--- TASK INPUTS ---

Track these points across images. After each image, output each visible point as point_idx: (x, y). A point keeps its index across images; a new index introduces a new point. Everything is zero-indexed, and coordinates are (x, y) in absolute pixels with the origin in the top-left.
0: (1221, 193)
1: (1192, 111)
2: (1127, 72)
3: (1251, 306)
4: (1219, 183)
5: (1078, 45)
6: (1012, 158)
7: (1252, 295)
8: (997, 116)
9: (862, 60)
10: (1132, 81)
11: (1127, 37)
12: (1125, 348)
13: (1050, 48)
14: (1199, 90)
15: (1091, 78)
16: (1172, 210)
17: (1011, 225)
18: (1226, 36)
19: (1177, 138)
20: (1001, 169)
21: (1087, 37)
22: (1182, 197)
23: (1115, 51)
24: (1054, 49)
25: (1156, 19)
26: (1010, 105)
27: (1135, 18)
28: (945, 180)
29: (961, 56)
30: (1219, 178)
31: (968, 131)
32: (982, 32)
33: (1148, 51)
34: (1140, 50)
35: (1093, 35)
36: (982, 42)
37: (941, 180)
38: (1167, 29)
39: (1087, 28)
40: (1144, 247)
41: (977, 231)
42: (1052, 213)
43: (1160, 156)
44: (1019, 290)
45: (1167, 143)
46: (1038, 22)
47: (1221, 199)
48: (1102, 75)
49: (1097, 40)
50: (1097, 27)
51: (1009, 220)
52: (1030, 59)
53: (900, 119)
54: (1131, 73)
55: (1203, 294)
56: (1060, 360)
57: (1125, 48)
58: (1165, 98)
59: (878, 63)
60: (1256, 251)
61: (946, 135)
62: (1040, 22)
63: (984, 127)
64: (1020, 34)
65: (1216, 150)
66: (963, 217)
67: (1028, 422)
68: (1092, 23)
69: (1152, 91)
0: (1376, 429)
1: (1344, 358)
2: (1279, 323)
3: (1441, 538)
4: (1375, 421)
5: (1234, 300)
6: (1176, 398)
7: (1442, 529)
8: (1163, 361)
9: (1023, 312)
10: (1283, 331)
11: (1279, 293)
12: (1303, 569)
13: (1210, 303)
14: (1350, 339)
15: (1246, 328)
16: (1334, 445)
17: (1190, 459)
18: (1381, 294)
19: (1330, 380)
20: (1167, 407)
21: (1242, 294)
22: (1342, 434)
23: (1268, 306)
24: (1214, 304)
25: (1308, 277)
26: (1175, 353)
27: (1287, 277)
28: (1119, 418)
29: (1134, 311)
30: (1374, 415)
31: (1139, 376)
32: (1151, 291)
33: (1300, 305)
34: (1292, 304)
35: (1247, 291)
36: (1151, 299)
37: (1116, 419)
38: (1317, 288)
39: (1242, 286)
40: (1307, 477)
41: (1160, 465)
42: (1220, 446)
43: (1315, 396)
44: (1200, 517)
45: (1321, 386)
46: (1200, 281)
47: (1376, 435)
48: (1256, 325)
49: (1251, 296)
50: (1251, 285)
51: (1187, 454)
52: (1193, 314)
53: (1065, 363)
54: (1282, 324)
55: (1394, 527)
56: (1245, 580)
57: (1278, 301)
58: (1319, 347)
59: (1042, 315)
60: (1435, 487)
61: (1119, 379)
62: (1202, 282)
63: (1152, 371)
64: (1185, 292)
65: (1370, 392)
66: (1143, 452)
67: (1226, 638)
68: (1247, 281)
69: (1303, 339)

---

Copy out every line of the listing above word for word.

▸ OUTPUT OF THE EXERCISE:
Track these points across images. After each image, output each visible point as point_idx: (x, y). A point keeps its index across images; a new index introduces a new point. Everything is zero-indexed, and coordinates are (x, y) in absolute pixels with the origin in the top-left.
0: (1221, 193)
1: (1192, 111)
2: (1127, 72)
3: (1251, 306)
4: (1219, 183)
5: (1078, 45)
6: (1012, 158)
7: (1252, 295)
8: (997, 116)
9: (862, 60)
10: (1132, 81)
11: (1127, 37)
12: (1125, 348)
13: (1050, 48)
14: (1199, 90)
15: (1091, 78)
16: (1172, 210)
17: (1011, 225)
18: (1226, 36)
19: (1177, 138)
20: (1001, 169)
21: (1087, 37)
22: (1182, 197)
23: (1115, 51)
24: (1054, 49)
25: (1156, 19)
26: (1010, 105)
27: (1135, 18)
28: (945, 180)
29: (961, 56)
30: (1219, 178)
31: (968, 131)
32: (982, 32)
33: (1148, 51)
34: (1140, 50)
35: (1093, 35)
36: (982, 42)
37: (941, 180)
38: (1167, 29)
39: (1087, 28)
40: (1144, 247)
41: (977, 231)
42: (1052, 213)
43: (1160, 156)
44: (1019, 290)
45: (1167, 143)
46: (1038, 22)
47: (1221, 199)
48: (1102, 75)
49: (1097, 40)
50: (1097, 27)
51: (1009, 220)
52: (1030, 59)
53: (900, 119)
54: (1131, 73)
55: (1203, 294)
56: (1060, 360)
57: (1125, 48)
58: (1165, 98)
59: (878, 63)
60: (1256, 251)
61: (946, 135)
62: (1040, 22)
63: (984, 127)
64: (1020, 34)
65: (1216, 150)
66: (963, 217)
67: (1028, 422)
68: (1092, 23)
69: (1152, 91)
0: (1376, 429)
1: (1344, 358)
2: (1279, 323)
3: (1441, 538)
4: (1375, 421)
5: (1234, 300)
6: (1176, 398)
7: (1442, 529)
8: (1163, 361)
9: (1023, 312)
10: (1283, 331)
11: (1279, 293)
12: (1303, 569)
13: (1210, 303)
14: (1350, 339)
15: (1246, 328)
16: (1334, 445)
17: (1190, 459)
18: (1381, 294)
19: (1330, 380)
20: (1167, 407)
21: (1242, 294)
22: (1342, 434)
23: (1268, 306)
24: (1214, 304)
25: (1308, 277)
26: (1175, 353)
27: (1287, 277)
28: (1119, 418)
29: (1134, 311)
30: (1374, 415)
31: (1139, 376)
32: (1151, 291)
33: (1300, 305)
34: (1292, 304)
35: (1247, 291)
36: (1151, 299)
37: (1116, 419)
38: (1317, 288)
39: (1242, 286)
40: (1307, 477)
41: (1160, 465)
42: (1220, 446)
43: (1315, 396)
44: (1200, 517)
45: (1321, 386)
46: (1200, 281)
47: (1376, 435)
48: (1256, 325)
49: (1251, 296)
50: (1251, 285)
51: (1187, 454)
52: (1193, 314)
53: (1065, 363)
54: (1282, 324)
55: (1394, 527)
56: (1245, 580)
57: (1278, 301)
58: (1319, 347)
59: (1042, 315)
60: (1435, 487)
61: (1119, 379)
62: (1202, 282)
63: (1152, 371)
64: (1185, 292)
65: (1370, 392)
66: (1143, 452)
67: (1226, 638)
68: (1247, 281)
69: (1303, 339)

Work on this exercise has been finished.